=== Begin Enclosure ===

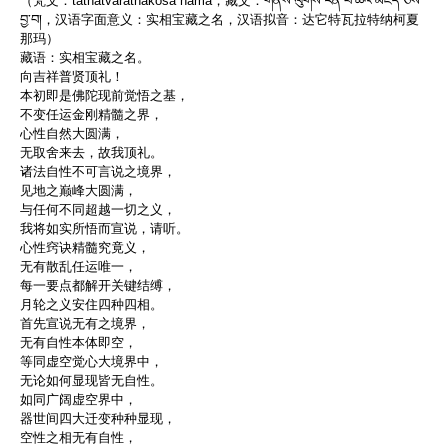
（梵文：tathātvaratnakośa nāma，藏文：གནས་ལུགས་རིན་པོ་ཆེའི་མཛོད་ཅེས་
བྱ་བ།，汉语字面意义：实相宝藏之名，汉语拟音：达它特瓦拉特纳柯夏
那玛）
藏语：实相宝藏之名。
向吉祥普贤顶礼！
本初即是佛陀现前觉悟之基，
不变任运金刚精髓之界，
心性自然大圆满，
无取舍来去，故我顶礼。
诸法自性不可言说之境界，
见地之巅峰大圆满，
与任何不同超越一切之义，
我将如实所悟而宣说，请听。
心性窍诀精髓究竟义，
无有散乱任运唯一，
每一要点都解开关键结缚，
月轮之义安住四种四相。
首先宣说无有之境界，
无有自性本体即空，
等同虚空觉心大境界中，
无论如何显现皆无自性。
如同广阔虚空界中，
器世间四大迁变种种显现，
空性之相无有自性，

=== End Enclosure ===

## Task to complete
Every entry above should be printed again exactly, except for the pictures.

## Result for this task
（梵文：tathātvaratnakośa nāma，藏文：གནས་ལུགས་རིན་པོ་ཆེའི་མཛོད་ཅེས་
བྱ་བ།，汉语字面意义：实相宝藏之名，汉语拟音：达它特瓦拉特纳柯夏
那玛）
藏语：实相宝藏之名。
向吉祥普贤顶礼！
本初即是佛陀现前觉悟之基，
不变任运金刚精髓之界，
心性自然大圆满，
无取舍来去，故我顶礼。
诸法自性不可言说之境界，
见地之巅峰大圆满，
与任何不同超越一切之义，
我将如实所悟而宣说，请听。
心性窍诀精髓究竟义，
无有散乱任运唯一，
每一要点都解开关键结缚，
月轮之义安住四种四相。
首先宣说无有之境界，
无有自性本体即空，
等同虚空觉心大境界中，
无论如何显现皆无自性。
如同广阔虚空界中，
器世间四大迁变种种显现，
空性之相无有自性，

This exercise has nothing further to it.